ETF Risks. The Fund is an ETF, and, as a result of an ETF’s structure, it is exposed to the following risks:
Authorized Participants, Market Makers, and Liquidity Providers Concentration Risk. The Fund has a limited number of financial institutions that may act as Authorized Participants (“APs”). In addition, there may be a limited number of market makers and/or liquidity providers in the marketplace. To the extent either of the following events occur, Shares may trade at a material discount to NAV and possibly face delisting: (i) APs exit the business or otherwise become unable to process creation and/or redemption orders and no other APs step forward to perform these services, or (ii) market makers and/or liquidity providers exit the business or significantly reduce their business activities and no other entities step forward to perform their functions.

Costs of Buying or Selling Shares. Due to the costs of buying or selling Shares, including brokerage commissions imposed by brokers and bid-ask spreads, frequent trading of Shares may significantly reduce investment results and an investment in Shares may not be advisable for investors who anticipate regularly making small investments.
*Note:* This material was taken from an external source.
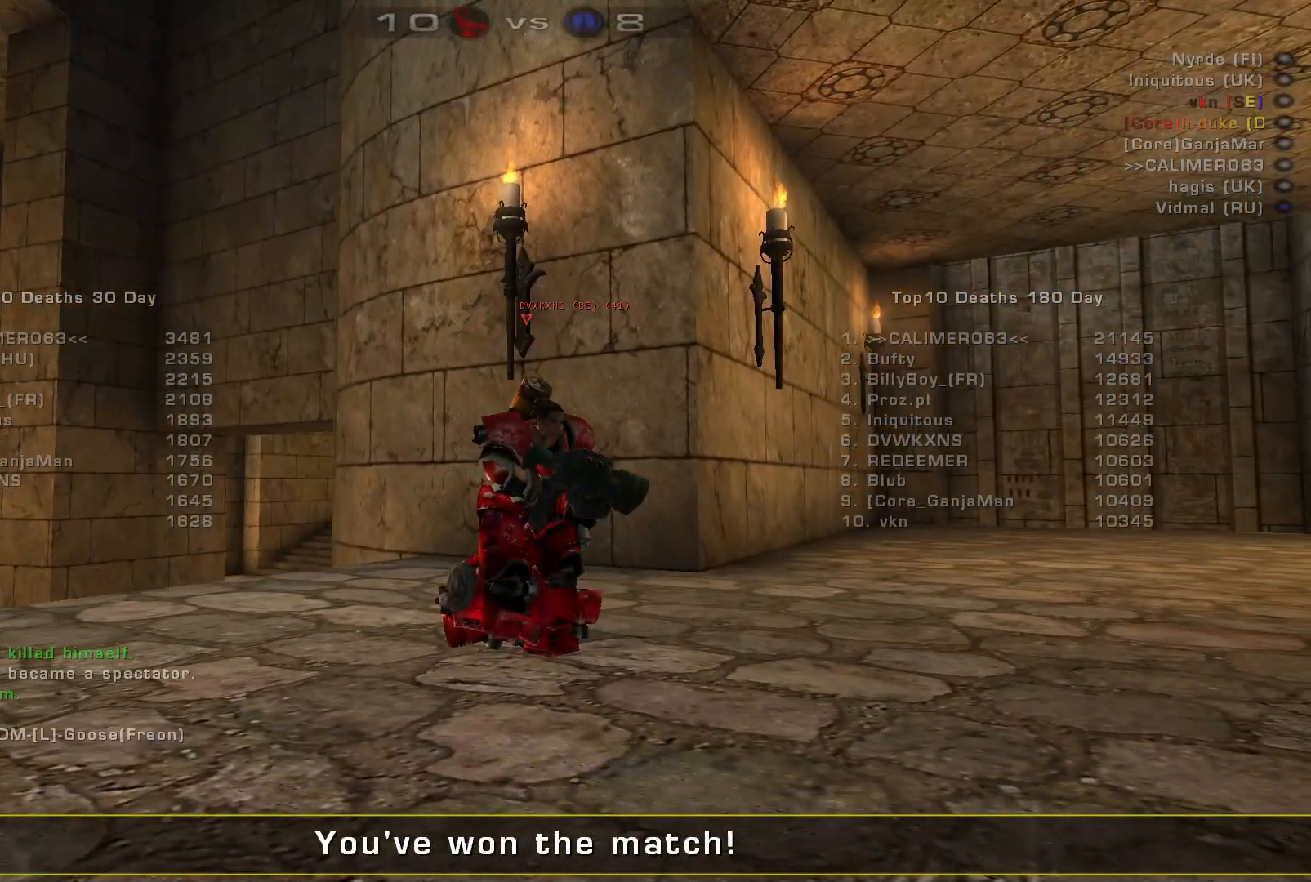
{"keys": [], "mouse": [], "events": []}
Shares May Trade at Prices Other Than NAV. As with all ETFs, Shares may be bought and sold in the secondary market at market prices. Although it is expected that the market price of Shares will approximate the Fund’s NAV, there may be times when the market price of Shares is more than the NAV intra-day (premium) or less than the NAV intra-day (discount) due to supply and demand of Shares or during periods of market volatility. This risk is heightened in times of market volatility, periods of steep market declines, and periods when there is limited trading activity for Shares in the secondary market, in which case such premiums or discounts may be significant.

Trading. Although Shares are listed for trading on Cboe BZX Exchange, Inc. (the “Exchange”), and may be traded on U.S. exchanges other than the Exchange, there can be no assurance that Shares will trade with any volume, or at all, on any stock exchange. In stressed market conditions, the liquidity of Shares may begin to mirror the liquidity of the Fund’s underlying portfolio holdings, which can be significantly less liquid than Shares, and this could lead to differences between the market price of the Shares and the underlying value of those Shares.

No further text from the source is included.